Self-assembled InAs/GaAs single quantum dots with suppressed InGaAs wetting layer states and low excitonic fine structure splitting for quantum memory

Epitaxial semiconductor quantum dots (QDs) have been demonstrated as on-demand entangled photon sources through biexciton-exciton (XX-X) cascaded radiative processes. However, perfect entangled photon emitters at the specific wavelengths of 880 nm or 980 nm, that are important for heralded entanglement distribution by absorptive quantum memories, remain a significant challenge. We successfully extend the QD emission wavelength to 880 nm via capping Stranski-Krastanow grown In(Ga)As/GaAs QDs with an ultra-thin Al x Ga1-xAs layer.
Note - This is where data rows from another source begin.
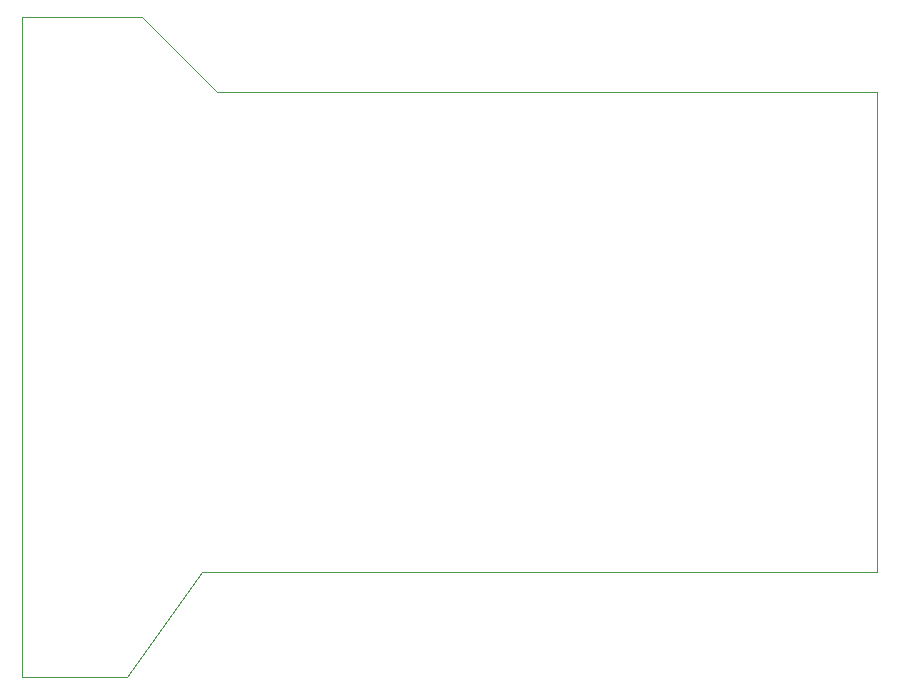
<source format=gbr>
%TF.GenerationSoftware,KiCad,Pcbnew,(5.1.10-1-10_14)*%
%TF.CreationDate,2021-10-26T14:16:26-07:00*%
%TF.ProjectId,adc,6164632e-6b69-4636-9164-5f7063625858,rev?*%
%TF.SameCoordinates,Original*%
%TF.FileFunction,Profile,NP*%
%FSLAX46Y46*%
G04 Gerber Fmt 4.6, Leading zero omitted, Abs format (unit mm)*
G04 Created by KiCad (PCBNEW (5.1.10-1-10_14)) date 2021-10-26 14:16:26*
%MOMM*%
%LPD*%
G01*
G04 APERTURE LIST*
%TA.AperFunction,Profile*%
%ADD10C,0.038100*%
%TD*%
%TA.AperFunction,Profile*%
%ADD11C,0.100000*%
%TD*%
G04 APERTURE END LIST*
D10*
X209550000Y-30480000D02*
X153670000Y-30480000D01*
X152400000Y-71120000D02*
X209550000Y-71120000D01*
X137160000Y-80010000D02*
X146050000Y-80010000D01*
X152400000Y-71120000D02*
X146050000Y-80010000D01*
X209550000Y-30480000D02*
X209550000Y-71120000D01*
X147320000Y-24130000D02*
X153670000Y-30480000D01*
X137160000Y-24130000D02*
X147320000Y-24130000D01*
D11*
X137160000Y-80010000D02*
X137160000Y-24130000D01*
M02*

</source>
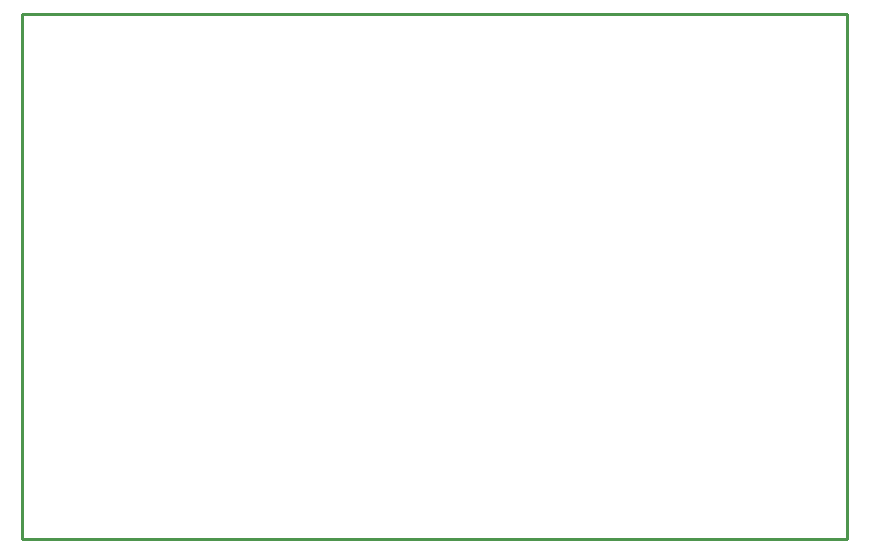
<source format=gbr>
G04 start of page 4 for group 2 idx 2 *
G04 Title: (unknown), outline *
G04 Creator: pcb 20140316 *
G04 CreationDate: Thu 02 Jul 2020 08:53:44 PM GMT UTC *
G04 For: railfan *
G04 Format: Gerber/RS-274X *
G04 PCB-Dimensions (mil): 2750.00 2500.00 *
G04 PCB-Coordinate-Origin: lower left *
%MOIN*%
%FSLAX25Y25*%
%LNOUTLINE*%
%ADD33C,0.0100*%
G54D33*X0Y0D02*X275000D01*
X0D02*Y175000D01*
X275000D01*
Y0D01*
M02*

</source>
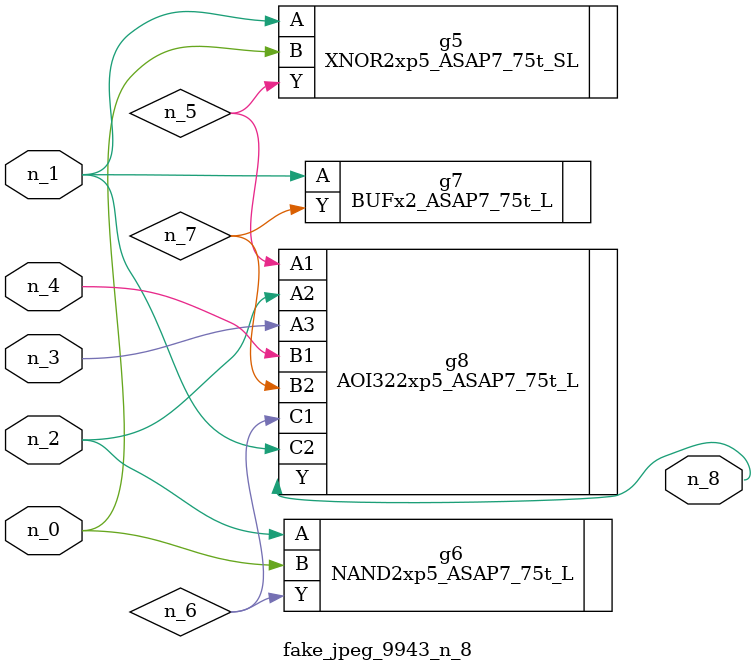
<source format=v>
module fake_jpeg_9943_n_8 (n_3, n_2, n_1, n_0, n_4, n_8);

input n_3;
input n_2;
input n_1;
input n_0;
input n_4;

output n_8;

wire n_6;
wire n_5;
wire n_7;

XNOR2xp5_ASAP7_75t_SL g5 ( 
.A(n_1),
.B(n_0),
.Y(n_5)
);

NAND2xp5_ASAP7_75t_L g6 ( 
.A(n_2),
.B(n_0),
.Y(n_6)
);

BUFx2_ASAP7_75t_L g7 ( 
.A(n_1),
.Y(n_7)
);

AOI322xp5_ASAP7_75t_L g8 ( 
.A1(n_5),
.A2(n_2),
.A3(n_3),
.B1(n_4),
.B2(n_7),
.C1(n_6),
.C2(n_1),
.Y(n_8)
);


endmodule
</source>
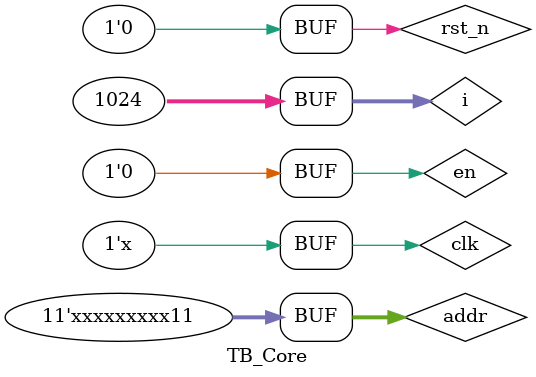
<source format=v>
`timescale 1ns / 1ps


module TB_Core();
    reg clk;
    reg rst_n;
    reg en;
    reg [10: 0] addr;
    wire OUTPUT;
    integer i;
    Core C(clk, rst_n, en, addr, OUTPUT);
    
    initial begin
        clk = 0;
        rst_n = 1;
        en <= 1;
        addr <= 11'b00000000000;
        
        #1 rst_n = 0;
        
        #1179662 en<=0;
        
        #10 addr <= 11'b00000000001;
        
        #20 addr <= 11'b00000000011;
        
        for ( i = 0; i < 1024; i = i + 1 ) begin
            addr[11: 2] <= addr[11: 2] + 1;
        end
     end
    
    always #1 clk <= ~clk;
    
    initial begin
        $monitor("%h",OUTPUT);
    end
    
endmodule

</source>
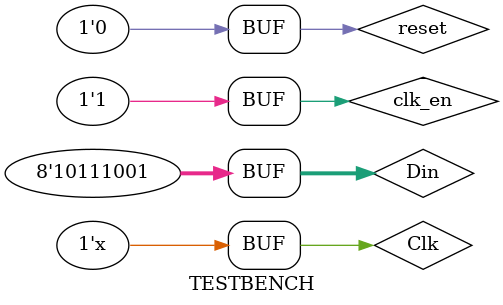
<source format=v>
`timescale 1ns / 1ps


module TESTBENCH;

	// Inputs
	reg Clk;
	reg reset;
	reg clk_en;
	reg [7:0] Din;

	// Outputs
	wire [7:0] Qo;

	// Instantiate the Unit Under Test (UUT)
	Dff_8bit_ClkEN uut (
		.Clk(Clk), 
		.reset(reset), 
		.clk_en(clk_en), 
		.Din(Din), 
		.Qo(Qo)
	);

	initial begin
		// Initialize Inputs
		Clk = 0;
		reset = 0;
		clk_en = 0;
		Din = 0;

		// Wait 100 ns for global reset to finish
		#100;
		clk_en = 1;
		Din = 8'd55;
		
		#100;
		clk_en = 1;
		reset = 0;
		Din = 8'd65;
		
		#100;
		clk_en = 1;
		reset = 1;
		Din = 8'd65;
		
		#100;
		clk_en = 1;
		reset = 0;
		Din = 8'd165;
		
		#100;
		clk_en = 0;
		Din = 8'd175;
		
		#100;
		clk_en = 1;
		Din = 8'd185;		

	end
	always #50 Clk = ~Clk;
      
endmodule


</source>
After carefully investigating the mechanisms governing the vanishing of wetting-layer (WL) states and the anisotropy of QDs, we optimize the growth conditions and achieve a strong suppression of the WL emission as well as a measured minor fine structure splitting of only similar to(3.2 +/- 0.25) mu eV for the exciton line. We further extend this method to fabricate In(Ga)As QDs emitted at 980 nm via introducing InGaAs capping layer, and demonstrate a two-photon resonant excitation of the biexciton without any additional optical or electrical stabilized source. These QDs with high symmetry and stability represent a highly promising platform for the generation of polarization entanglement and experiments on the interaction of photons from dissimilar sources, such as rare-earth-ion-doped crystals for solid quantum memory.